DATA FOR ANALYSIS —

════

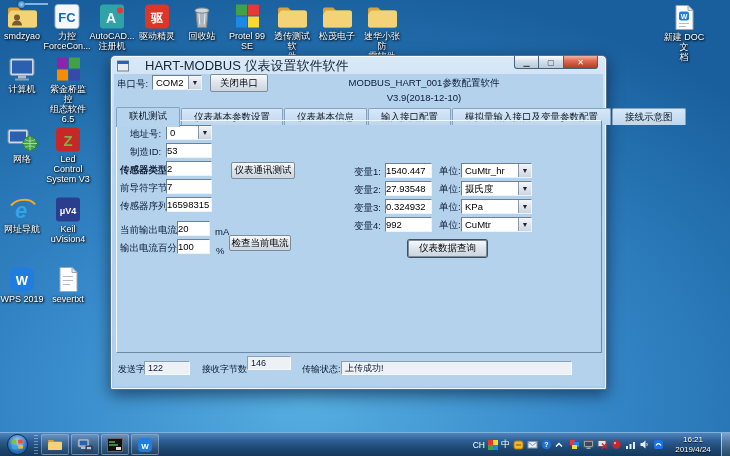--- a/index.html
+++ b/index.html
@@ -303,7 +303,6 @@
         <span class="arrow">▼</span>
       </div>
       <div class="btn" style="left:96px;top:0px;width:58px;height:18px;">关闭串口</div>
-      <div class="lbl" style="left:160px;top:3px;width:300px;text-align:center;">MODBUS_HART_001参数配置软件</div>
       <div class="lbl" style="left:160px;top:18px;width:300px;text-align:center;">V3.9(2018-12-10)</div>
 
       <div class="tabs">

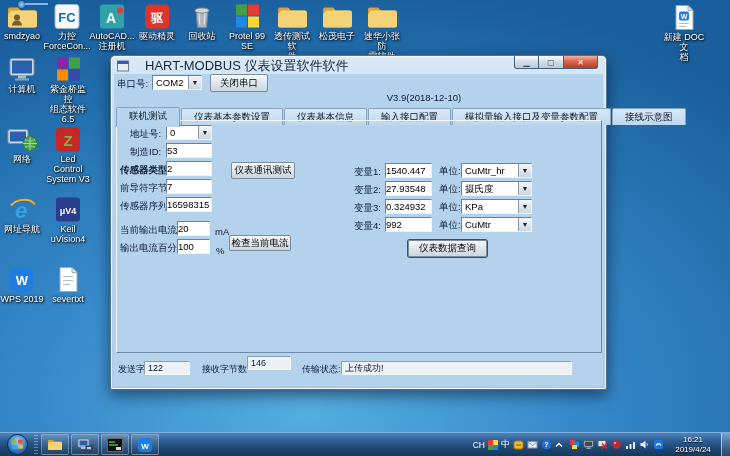--- a/index.html
+++ b/index.html
@@ -51,7 +51,7 @@
     font-family:inherit;cursor:default;}
   .btn.default{box-shadow:0 0 0 1px #3c4f63;}
   .tabs{position:absolute;left:2px;top:30px;height:16px;white-space:nowrap;}
-  .tab{display:inline-block;padding:2px 12px 1px;font-size:9.5px;color:#08131f;
+  .tab{display:inline-block;padding:2px 6px 1px;font-size:9.5px;color:#08131f;
     background:linear-gradient(#d8e8f8,#bdd7ee);border:1px solid #86a4c2;border-bottom:none;
     border-radius:2px 2px 0 0;margin-right:1px;position:relative;top:2px;}
   .tab.active{background:#b7d4ee;top:1px;padding-bottom:4px;z-index:3;}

════

WHAT YOU ARE ASKED TO DO —
The count alone is needed: how many lines of these entries contain the word "font"?

RESULT FOR THIS EXERCISE —
3